高校柔道部で脳脊髄液減少症発症事故、指導の顧問教員を不起訴:名古屋

 名古屋市千種区の私立愛知高校で2017年5月、柔道部員の男子生徒が練習中にケガをした事故が発生した。この事故に関連して、安全配慮義務を怠ったとして業務上過失致傷容疑で書類送検された、顧問だった男性教諭(65)について、名古屋地検は11月29日付で不起訴処分にした。

事故の経過

 事故は2017年5月22日に発生した。
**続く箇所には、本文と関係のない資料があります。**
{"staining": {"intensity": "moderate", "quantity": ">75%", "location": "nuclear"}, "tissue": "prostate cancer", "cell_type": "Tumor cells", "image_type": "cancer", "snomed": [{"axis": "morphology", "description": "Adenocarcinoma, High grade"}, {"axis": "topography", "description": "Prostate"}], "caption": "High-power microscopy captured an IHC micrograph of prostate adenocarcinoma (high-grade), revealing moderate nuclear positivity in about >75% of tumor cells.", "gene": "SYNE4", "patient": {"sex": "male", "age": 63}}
当時1年だった男子生徒は練習中の乱取り稽古で頭を強打し、脳脊髄液減少症と診断されて後遺症が残ったという。

 ケガをした生徒は、4月に柔道を始めたばかりの初心者だった。受け身の練習を経て、約1ヶ月後に乱取り練習をおこなっていた。顧問だった教諭は必要な安全配慮を怠ったとされた。保護者が2017年11月に被害届を出し、2017年12月5日付で書類送検されていた。

 教諭は柔道指導歴約40年のベテランだったが、事故を受けて、学校側から指導停止処分を受けていた。
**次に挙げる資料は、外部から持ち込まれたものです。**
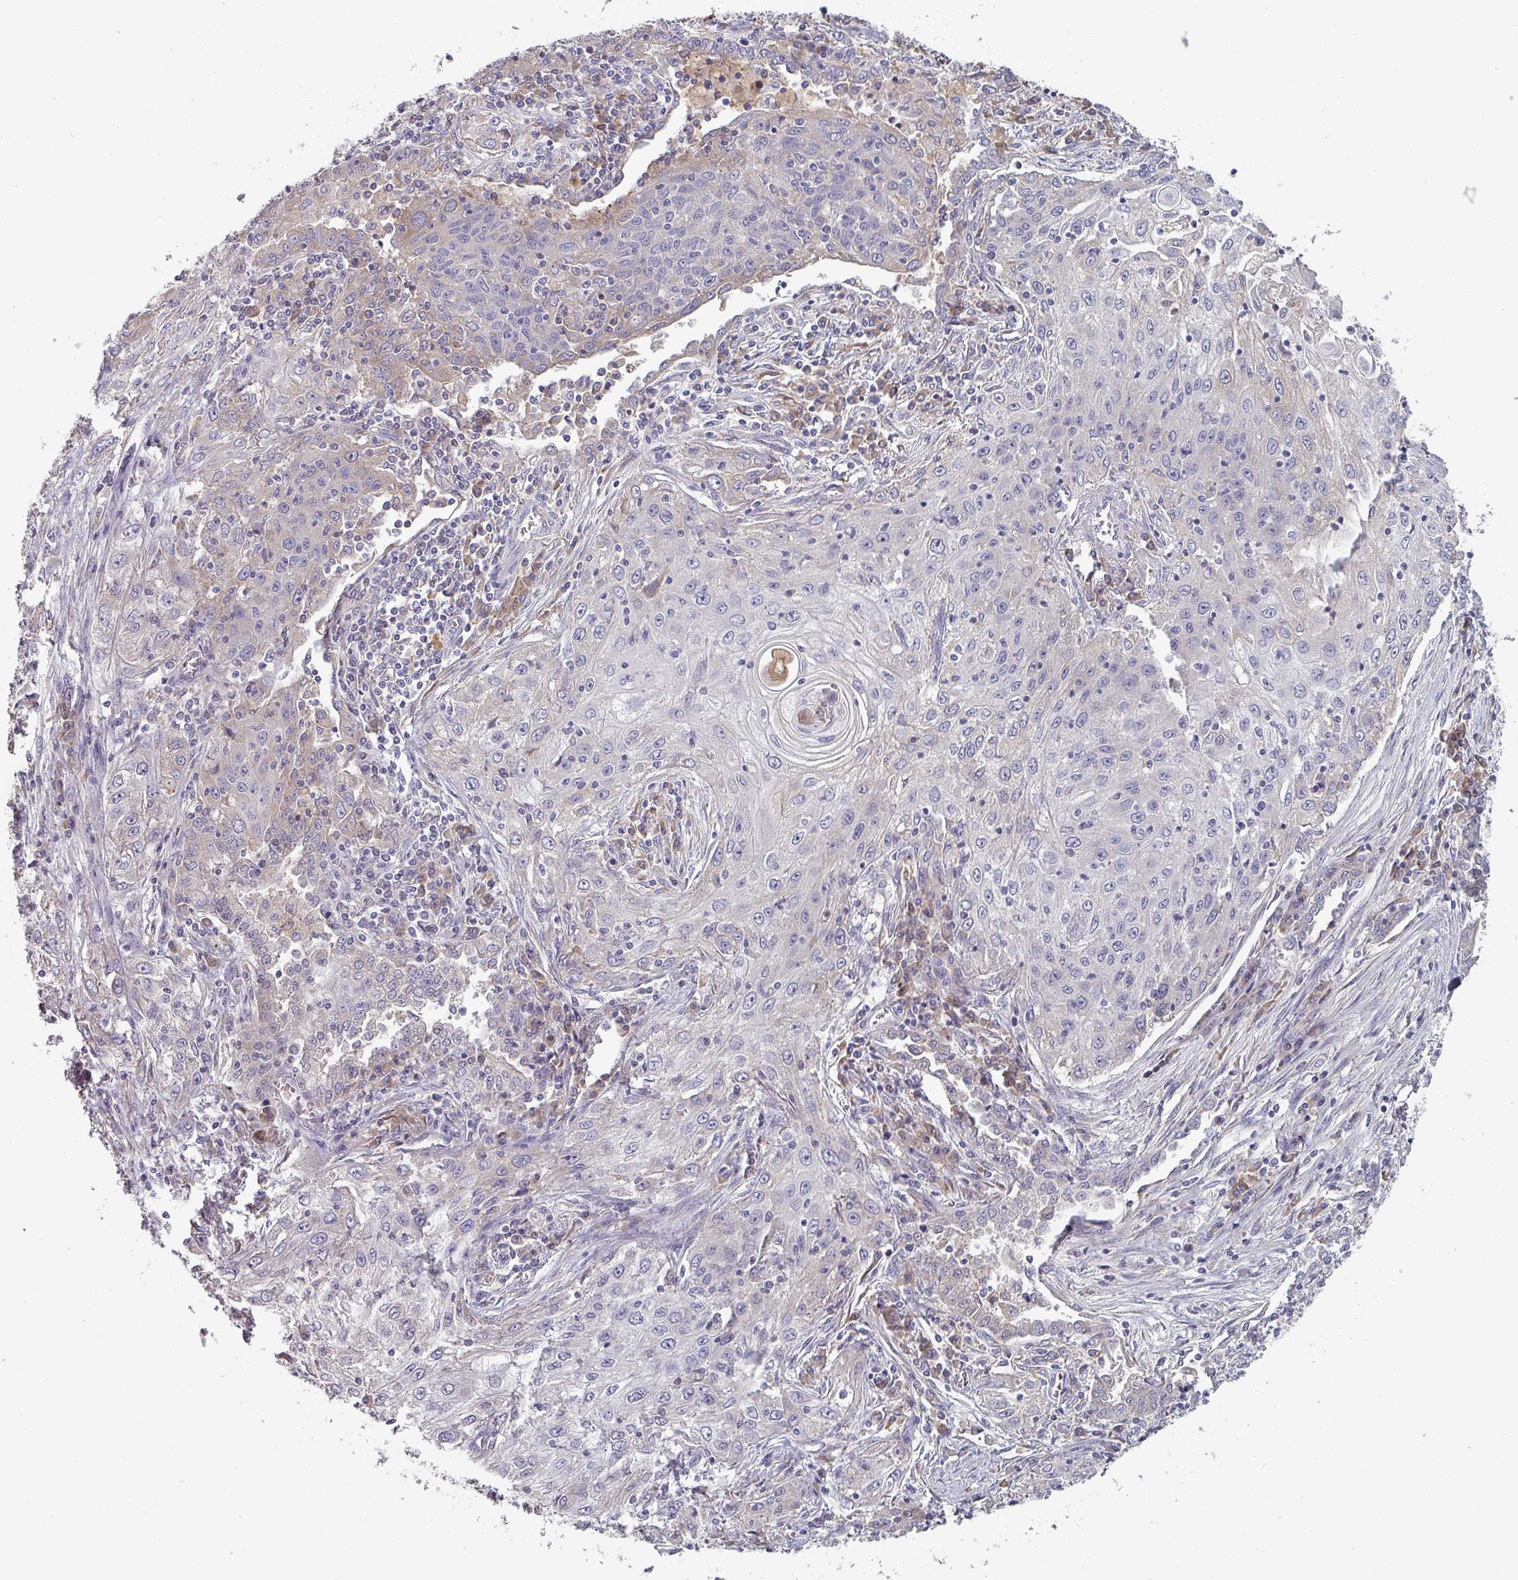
{"staining": {"intensity": "negative", "quantity": "none", "location": "none"}, "tissue": "lung cancer", "cell_type": "Tumor cells", "image_type": "cancer", "snomed": [{"axis": "morphology", "description": "Squamous cell carcinoma, NOS"}, {"axis": "topography", "description": "Lung"}], "caption": "High power microscopy image of an immunohistochemistry (IHC) micrograph of lung cancer (squamous cell carcinoma), revealing no significant positivity in tumor cells.", "gene": "PRAMEF8", "patient": {"sex": "female", "age": 69}}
 報道によると、捜査に対して、教諭は「生徒にケガをさせたのは私の責任です」などと話していたという。一方で不起訴とした理由は明らかにされていない。

 刑事事件としての立件は難しいと判断されたのかもしれない。しかし刑事事件とは別の視点から、事故の経過を詳細に検証し、より安全な柔道指導の方法について考えていかなければならない。